ACTION ITEM -
According to the report below on pesticide exposure and lymphoma treatment, how many patients did the retrospective study include?

DOCUMENT SEGMENT -
'''

Researchers looked at the treatment failure rate for immunotherapy with R-CHOP in patients with diffuse large B-cell lymphoma who were occupationally exposed to pesticides.
The treatment failure rate for immunotherapy with R-CHOP was almost twice as high in patients with diffuse large B-cell lymphoma (DLBCL) who were occupationally exposed to pesticides compared with patients with no exposure, a new study showed.
Additionally, patients with occupational pesticide exposure had significantly reduced event-free survival and worse overall survival.
“The results of this study suggest that the prognosis of DLBCL in terms of treatment failure and survival is statistically associated with a history of occupational exposure to pesticides, notably agricultural occupations,” wrote Sylvain Lamure, MD, of Montpellier University Hospital in Montpellier, France, and colleagues, in JAMA Network Open.
Lamure and colleagues conducted a retrospective study looking at patients with DLBCL from 2010 to 2015. The study included 404 patients with newly diagnosed disease treated with anthracycline-based immunochemotherapy.

'''

INFORMATION PROVIDED -
'''

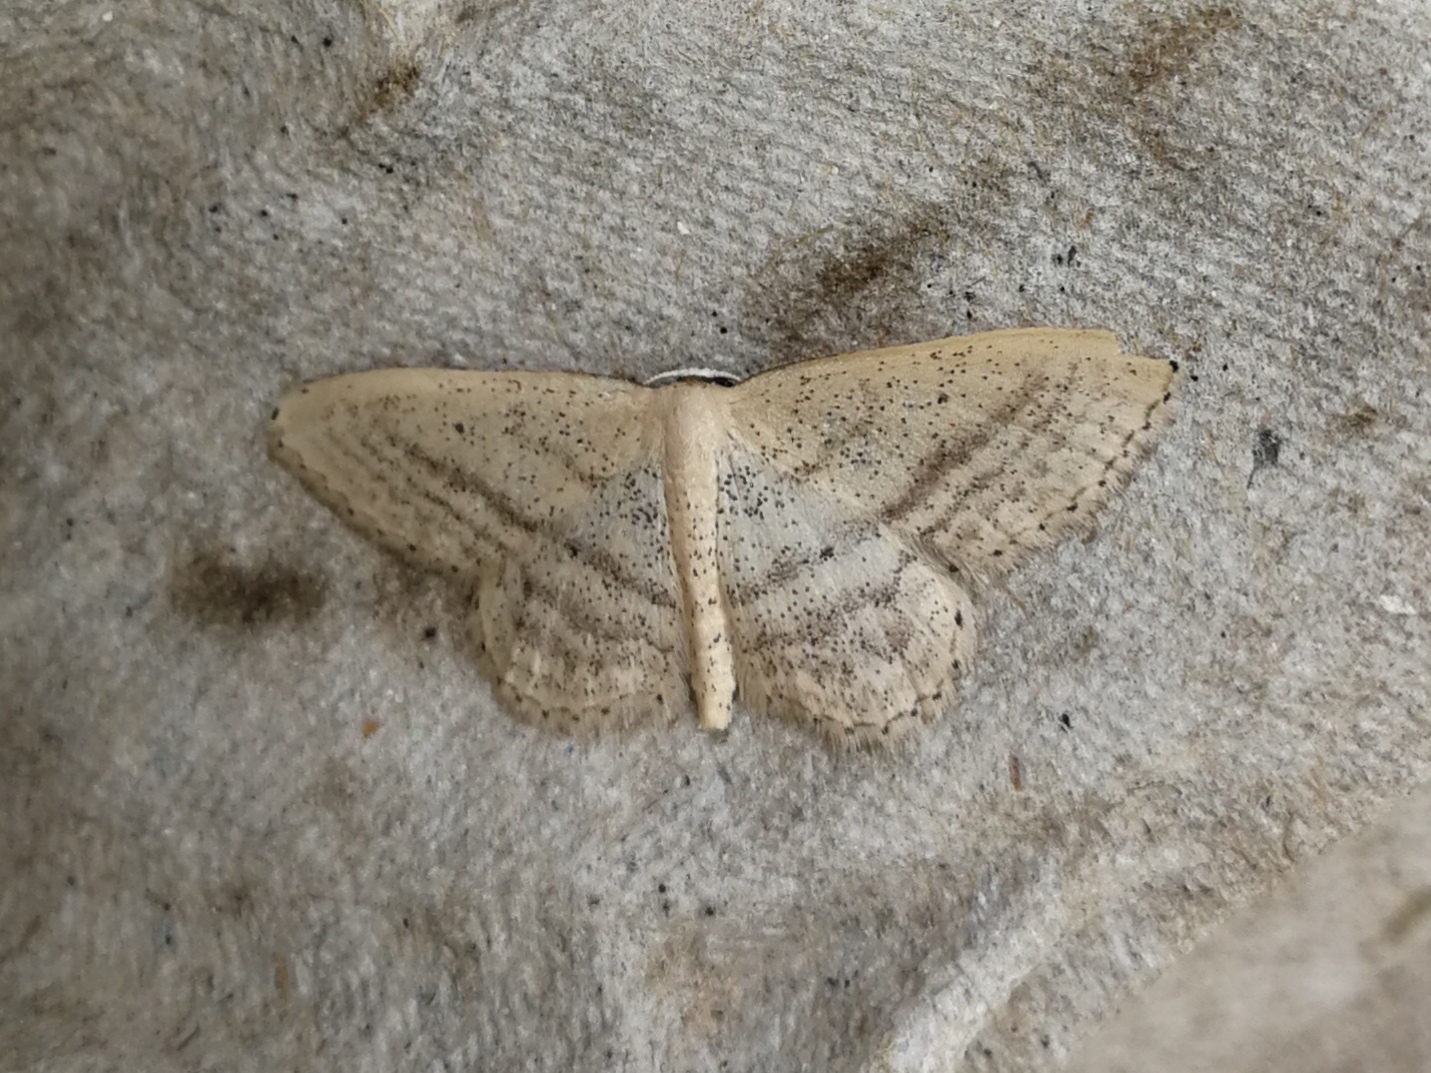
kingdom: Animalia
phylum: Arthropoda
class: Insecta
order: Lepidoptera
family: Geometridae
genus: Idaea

'''
'''

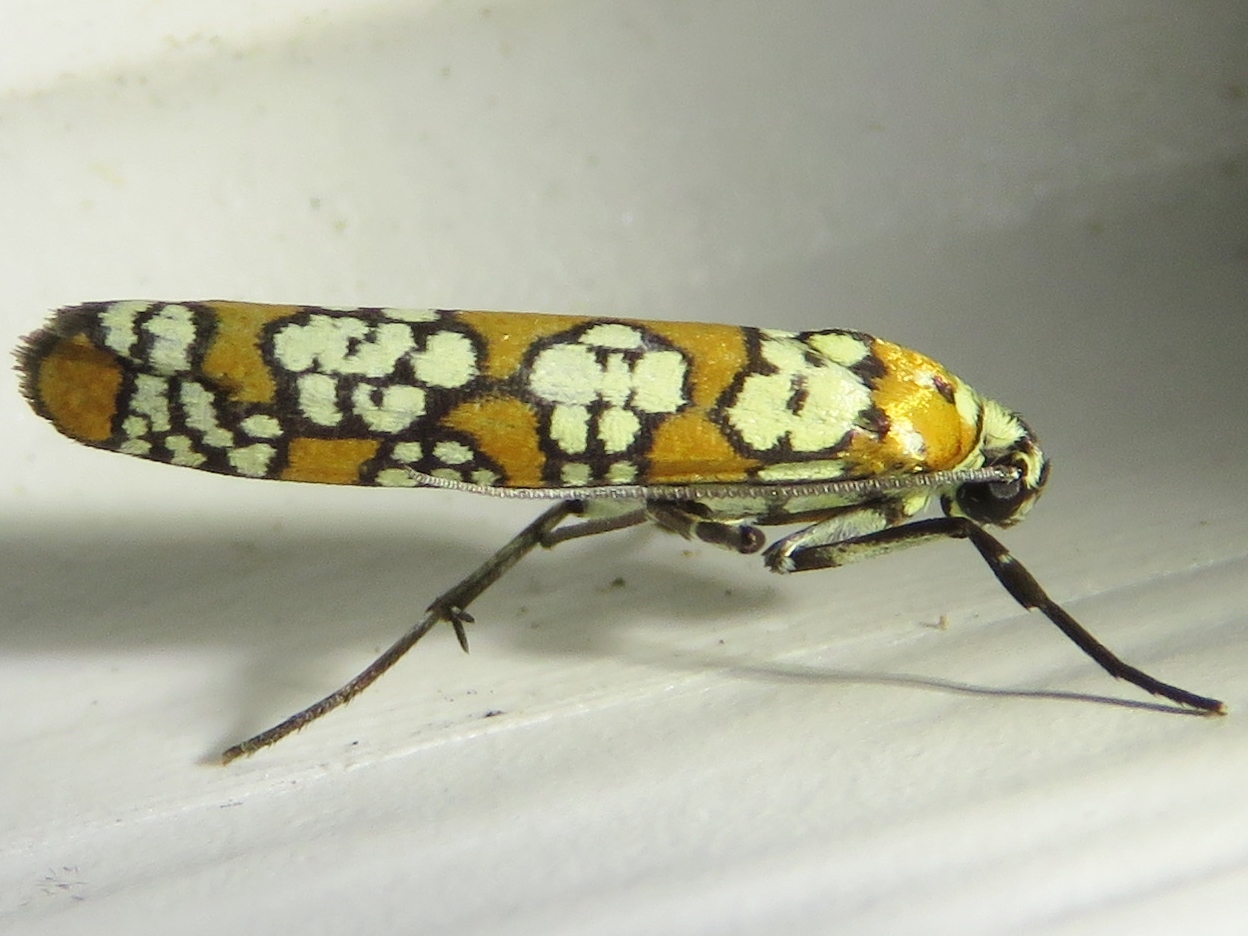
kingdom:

'''

RESPONSE -
404 patients